This refers to the report “I am humbled and honoured, says Tendulkar” (Nov.18). Besides all the encomiums that he deserves for his outstanding contributions to cricket, he needs to be complimented for his modesty and devotion to the game. Sachin’s two excellent gestures at Wankhede — saluting the pitch and organising his final match in Mumbai so that his family could see him play — were exemplary.
A 75-year-old woman and her 10-year-old grandson hog the TV when a Test match is on. They clap as Sachin walks on to the pitch, hold their breath when he races to avoid a run-out, and applaud as he starts scoring. A six rates a stand-up yell and a century gets a jig. Thank you, Sachin, for forging a bond between my grandson and me. We will miss you.
Prema K. Thomas,
The emotionally intense send-off for Sachin is the right public sentiment for the great sportsperson India has produced. My only suggestion is that he should continue to thrill us by ensuring that there are better forms of cricket more attractive to watch and that add significance.
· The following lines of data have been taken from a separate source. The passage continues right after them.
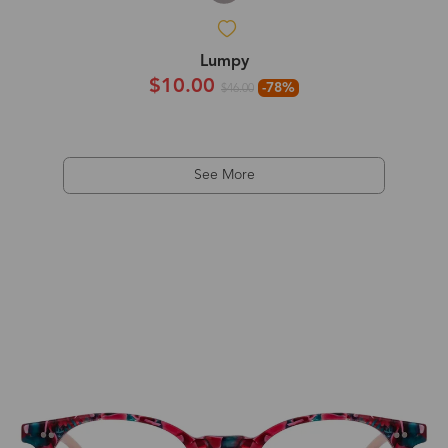
Lumpy
$10.00
-78%
$46.00
See More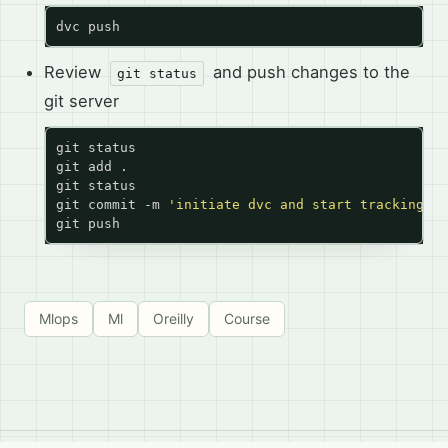
Review
and push changes to the
git status
git server
git commit -m 
'initiate dvc and start tracking da
Mlops
Ml
Oreilly
Course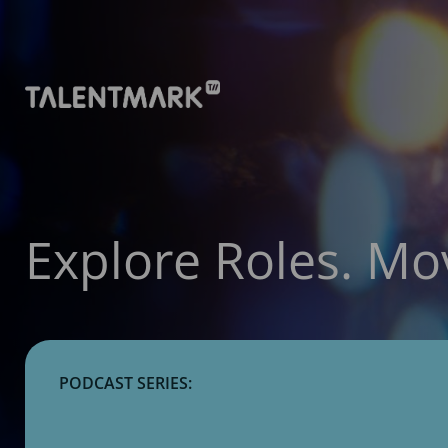
Explore Roles. Mo
PODCAST SERIES: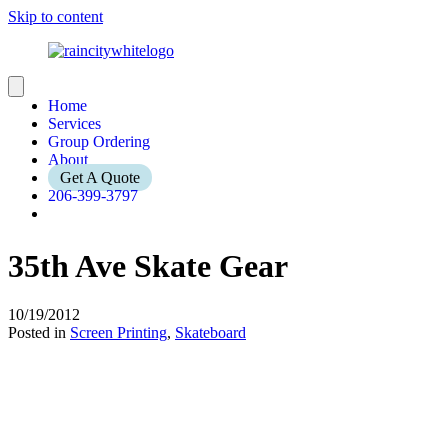
Skip to content
Home
Services
Group Ordering
About
Get A Quote
206-399-3797
35th Ave Skate Gear
10/19/2012
Posted in
Screen Printing
,
Skateboard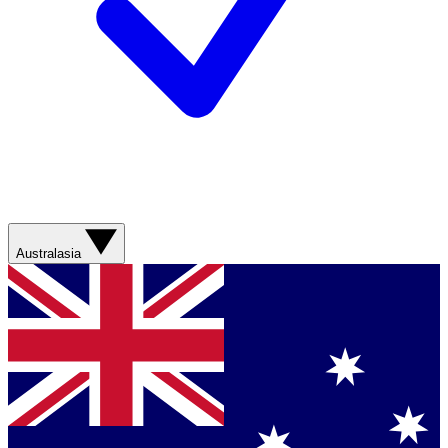
Australasia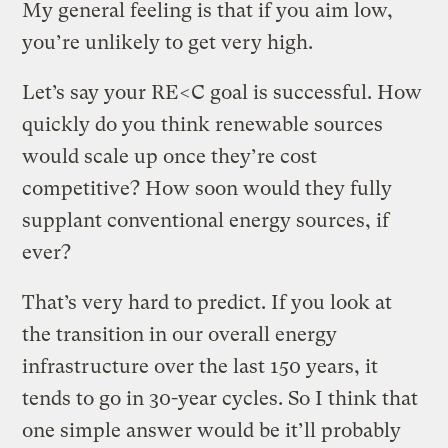
My general feeling is that if you aim low,
you’re unlikely to get very high.
Let’s say your RE<C goal is successful. How
quickly do you think renewable sources
would scale up once they’re cost
competitive? How soon would they fully
supplant conventional energy sources, if
ever?
That’s very hard to predict. If you look at
the transition in our overall energy
infrastructure over the last 150 years, it
tends to go in 30-year cycles. So I think that
one simple answer would be it’ll probably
Catch them young is true for all sports, in general, and cricket, in particular. Sachin was lucky to be coached by Ramakant Achrekar; groomed by his brother Ajit, his first Test captain Krishnamachari Srikkanth and all captains and coaches of the Indian Team. He was lucky that he was raised in good family surroundings and his relatives helped him to come up in life. The farewell speech of the gentleman-cricketer was moving.